TEXT SEGMENT:
━━━━

High-resolution spatial memory requires grid-cell-like neural codes

TL;DR

This paper introduces a novel neural coding scheme inspired by grid cells that allows continuous attractor networks to maintain high-resolution spatial memory with robustness to imperfections, overcoming traditional stability-resolution trade-offs.

Contribution

The work proposes a new grid-cell-like coding approach for continuous attractor networks, enabling both high stability and high resolution in spatial memory representation.

Findings

Grid-cell-like codes enable stable, high-resolution spatial memory.

The model generalizes to arbitrary nonlinear manifolds.

Simulations confirm theoretical advantages of the proposed coding scheme.

━━━━

EXERCISE A: Repeat word for word the part of the grid-cell spatial memory summary starting with "High-resolution spatial memory requires" and going on through "traditional stability-resolution trade-offs.".
EXERCISE B: In the grid-cell spatial memory summary, what kind of manifolds does the model generalize to?
EXERCISE C: Take the grid-cell spatial memory summary further, picking up after its last line.

━━━━

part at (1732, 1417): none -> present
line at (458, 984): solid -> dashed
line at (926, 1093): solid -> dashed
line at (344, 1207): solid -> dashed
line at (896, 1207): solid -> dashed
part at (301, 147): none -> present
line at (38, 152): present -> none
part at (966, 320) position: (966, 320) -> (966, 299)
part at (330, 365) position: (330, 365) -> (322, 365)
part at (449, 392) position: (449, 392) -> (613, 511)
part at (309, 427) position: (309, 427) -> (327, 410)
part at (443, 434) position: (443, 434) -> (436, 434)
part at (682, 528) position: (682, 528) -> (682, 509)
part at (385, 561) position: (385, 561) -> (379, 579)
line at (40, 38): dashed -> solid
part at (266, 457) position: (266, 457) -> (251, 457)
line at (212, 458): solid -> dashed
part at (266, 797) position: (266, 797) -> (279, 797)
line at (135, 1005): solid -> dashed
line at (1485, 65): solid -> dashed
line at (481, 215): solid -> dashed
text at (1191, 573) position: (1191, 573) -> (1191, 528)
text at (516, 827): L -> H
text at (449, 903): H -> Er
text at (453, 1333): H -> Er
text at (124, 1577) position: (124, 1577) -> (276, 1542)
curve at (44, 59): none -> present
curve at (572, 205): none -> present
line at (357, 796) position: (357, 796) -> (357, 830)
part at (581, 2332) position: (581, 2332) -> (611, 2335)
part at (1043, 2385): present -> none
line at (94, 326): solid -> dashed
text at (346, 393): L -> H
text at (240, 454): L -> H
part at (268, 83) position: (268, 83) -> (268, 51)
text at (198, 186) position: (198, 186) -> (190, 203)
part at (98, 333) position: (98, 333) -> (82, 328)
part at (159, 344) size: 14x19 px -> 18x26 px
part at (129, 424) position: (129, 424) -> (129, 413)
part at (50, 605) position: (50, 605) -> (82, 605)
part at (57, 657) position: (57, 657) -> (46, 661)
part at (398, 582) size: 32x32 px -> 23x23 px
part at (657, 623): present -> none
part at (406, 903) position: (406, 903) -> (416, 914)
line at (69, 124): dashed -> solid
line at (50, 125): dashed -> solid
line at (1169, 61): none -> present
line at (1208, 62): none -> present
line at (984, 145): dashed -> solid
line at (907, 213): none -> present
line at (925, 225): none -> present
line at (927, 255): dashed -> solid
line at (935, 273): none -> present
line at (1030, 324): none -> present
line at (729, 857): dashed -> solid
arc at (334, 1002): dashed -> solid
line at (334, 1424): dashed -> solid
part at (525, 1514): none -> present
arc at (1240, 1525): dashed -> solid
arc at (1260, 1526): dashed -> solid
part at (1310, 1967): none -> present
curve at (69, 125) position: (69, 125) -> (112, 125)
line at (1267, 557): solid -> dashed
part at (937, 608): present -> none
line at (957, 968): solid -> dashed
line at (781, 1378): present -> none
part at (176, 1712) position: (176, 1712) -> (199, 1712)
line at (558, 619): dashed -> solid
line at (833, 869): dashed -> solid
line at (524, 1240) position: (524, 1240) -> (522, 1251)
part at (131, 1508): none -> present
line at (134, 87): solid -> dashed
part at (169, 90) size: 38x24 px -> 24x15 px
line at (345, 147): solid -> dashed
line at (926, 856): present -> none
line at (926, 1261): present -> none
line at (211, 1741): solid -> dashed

━━━━

OUTPUT A:
High-resolution spatial memory requires grid-cell-like neural codes

TL;DR

This paper introduces a novel neural coding scheme inspired by grid cells that allows continuous attractor networks to maintain high-resolution spatial memory with robustness to imperfections, overcoming traditional stability-resolution trade-offs.

OUTPUT B: Arbitrary nonlinear manifolds.

OUTPUT C:
Abstract

Continuous attractor networks (CANs) are widely used to model how the brain temporarily retains continuous behavioural variables via persistent recurrent activity, such as an animal's position in an environment. However, this memory mechanism is very sensitive to even small imperfections, such as noise or heterogeneity, which are both common in biological systems. Previous work has shown that discretising the continuum into a finite set of discrete attractor states provides robustness to these imperfections, but necessarily reduces the resolution of the represented variable, creating a dilemma between stability and resolution. We show that this stability-resolution dilemma is most severe for CANs using unimodal bump-like codes, as in traditional models. To overcome this, we investigate sparse binary distributed codes based on random feature embeddings, in which neurons have spatially-periodic receptive fields. We demonstrate theoretically and with simulations that such grid-cell-like codes enable CANs to achieve both high stability and high resolution simultaneously. The model extends to embedding arbitrary nonlinear manifolds into a CAN, such as spheres or tori, and generalises linear path integration to integration along freely-programmable on-manifold vector fields. Together, this work provides a theory of how the brain could robustly represent continuous variables with high resolution and perform flexible computations over task-relevant manifolds.